Chinese rocket updates: What to know about the uncontrolled return to Earth

The rocket debris reentered over the Indian Ocean on Saturday.

A massive section of a rocket made its uncontrolled return to Earth on Saturday.

Aerospace experts had been tracking the debris for days, as it was initially unclear exactly when -- and where -- it will land.

The section is part of a rocket called Long March 5B, which China launched into orbit on July 24 to deliver a lab module to China's Tiangong Space Station.

Typically, rocket debris is meant to come back down in a controlled way, usually into the ocean to avoid populated areas. But during launch, the 23-metric-ton rocket booster reached orbit and is now being dragged toward Earth for an uncontrolled reentry, according to the Aerospace Corporation, a nonprofit that provides technical guidance on space missions to military, civil and commercial customers.

The exact point where the rocket booster would reenter the Earth's atmosphere couldn't be determined until within hours of reentry, experts said.

"The snag is that the density of the upper atmosphere varies with time -- there's actually weather up there -- and so that makes it impossible to predict exactly at what point the satellite will have plowed through enough atmosphere to melt and break up and finally reenter," astronomer Jonathan McDowell said in a Twitter conversation on the uncontrolled reentry of the rocket hosted by the Aerospace Corporation this week.

"If you're an hour off in predicting when that's going to happen, because it's going at 17,000 miles an hour, you're 17,000 miles off in where it's going to come down. And that's the big challenge with all this," he said.

The two previous launches of the Long March 5B rocket both had uncontrolled reentries, with rocket debris landing near the west coast of Africa in 2020 and in the Indian Ocean in 2021.

Next Long March 5B rocket to launch in October

A second Long March 5B rocket is scheduled to be launched later this year, with experts preparing for another uncontrolled entry.

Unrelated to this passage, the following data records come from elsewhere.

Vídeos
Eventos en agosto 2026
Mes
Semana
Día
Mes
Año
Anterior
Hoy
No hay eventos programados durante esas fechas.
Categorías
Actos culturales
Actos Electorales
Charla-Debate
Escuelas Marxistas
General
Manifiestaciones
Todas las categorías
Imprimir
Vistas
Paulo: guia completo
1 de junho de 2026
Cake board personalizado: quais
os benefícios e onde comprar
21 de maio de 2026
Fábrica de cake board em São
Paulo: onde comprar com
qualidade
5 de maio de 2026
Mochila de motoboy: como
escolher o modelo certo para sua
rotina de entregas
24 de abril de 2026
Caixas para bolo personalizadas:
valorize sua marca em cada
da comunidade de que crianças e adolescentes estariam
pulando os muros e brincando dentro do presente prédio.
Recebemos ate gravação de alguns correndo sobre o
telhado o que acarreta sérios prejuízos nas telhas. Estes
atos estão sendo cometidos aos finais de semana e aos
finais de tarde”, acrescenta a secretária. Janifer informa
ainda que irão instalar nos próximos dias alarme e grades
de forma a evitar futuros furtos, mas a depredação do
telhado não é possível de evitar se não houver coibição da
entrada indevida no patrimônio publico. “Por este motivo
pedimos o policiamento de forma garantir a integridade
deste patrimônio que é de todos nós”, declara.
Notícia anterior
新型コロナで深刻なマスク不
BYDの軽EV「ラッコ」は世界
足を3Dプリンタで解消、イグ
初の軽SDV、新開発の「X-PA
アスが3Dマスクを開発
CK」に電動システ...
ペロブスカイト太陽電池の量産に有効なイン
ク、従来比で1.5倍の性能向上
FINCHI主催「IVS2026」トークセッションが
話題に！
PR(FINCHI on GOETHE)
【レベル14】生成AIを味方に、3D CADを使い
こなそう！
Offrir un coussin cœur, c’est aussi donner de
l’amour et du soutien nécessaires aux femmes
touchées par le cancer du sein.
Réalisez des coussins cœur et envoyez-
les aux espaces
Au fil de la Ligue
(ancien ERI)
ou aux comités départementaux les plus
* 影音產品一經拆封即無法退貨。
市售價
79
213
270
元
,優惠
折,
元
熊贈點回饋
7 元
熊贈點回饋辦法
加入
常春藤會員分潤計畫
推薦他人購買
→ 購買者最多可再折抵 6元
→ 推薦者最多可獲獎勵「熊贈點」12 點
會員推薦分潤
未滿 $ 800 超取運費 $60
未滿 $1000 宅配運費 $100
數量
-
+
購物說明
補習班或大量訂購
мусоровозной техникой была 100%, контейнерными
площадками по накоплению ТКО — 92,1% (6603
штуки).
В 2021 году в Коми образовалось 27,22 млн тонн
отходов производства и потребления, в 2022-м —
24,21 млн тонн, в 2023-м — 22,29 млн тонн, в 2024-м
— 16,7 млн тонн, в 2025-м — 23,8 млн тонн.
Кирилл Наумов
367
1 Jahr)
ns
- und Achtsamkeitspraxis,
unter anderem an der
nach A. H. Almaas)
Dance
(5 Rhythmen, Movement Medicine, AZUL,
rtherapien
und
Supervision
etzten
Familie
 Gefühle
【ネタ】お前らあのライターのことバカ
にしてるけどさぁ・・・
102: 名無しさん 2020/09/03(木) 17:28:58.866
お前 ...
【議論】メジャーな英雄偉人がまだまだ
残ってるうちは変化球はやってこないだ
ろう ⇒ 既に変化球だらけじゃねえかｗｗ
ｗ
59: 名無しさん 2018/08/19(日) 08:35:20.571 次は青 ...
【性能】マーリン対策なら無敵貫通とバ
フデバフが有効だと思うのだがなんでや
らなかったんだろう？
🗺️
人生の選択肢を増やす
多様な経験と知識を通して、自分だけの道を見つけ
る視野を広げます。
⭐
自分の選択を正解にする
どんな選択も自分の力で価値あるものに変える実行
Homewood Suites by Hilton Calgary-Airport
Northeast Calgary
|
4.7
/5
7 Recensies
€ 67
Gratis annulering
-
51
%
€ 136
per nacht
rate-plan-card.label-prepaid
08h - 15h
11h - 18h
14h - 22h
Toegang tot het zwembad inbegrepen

"Well, that's a wrap on the Chang Zheng 5B Y3 reentry," astronomer Jonathan McDowell said on Twitter Saturday. "We'll go through this again in October with Chang Zheng 5B Y4, which is scheduled to launch the next Chinese space station module."

The rocket will deliver the third and final lab module, Mengtian, to China's Tiangong Space Station.

Latest projection places reentry near Malaysian coastal town's latest projection estimated the reentry to be at 12:51 p.m., give or take a minute, at an approximate latitude and longitude that would place it near Bintulu, a coastal town on the island of Borneo in the Malaysian state Sarawak.

NASA comments on uncontrolled reentry

NASA administrator Bill Nelson commented on the uncontrolled return of the rocket debris on Saturday, saying that China "did not share specific trajectory information as their Long March 5B rocket fell back to Earth."

"All spacefaring nations should follow established best practices, and do their part to share this type of information in advance to allow reliable predictions of potential debris impact risk, especially for heavy-lift vehicles, like the Long March 5B, which carry a significant risk of loss of life and property," he said in a statement. "Doing so is critical to the responsible use of space and to ensure the safety of people here on Earth."

Rocket makes reentry over Indian Ocean

The U.S. Space Command has confirmed that the rocket booster reentered the atmosphere over the Indian Ocean at approximately 12:45 p.m.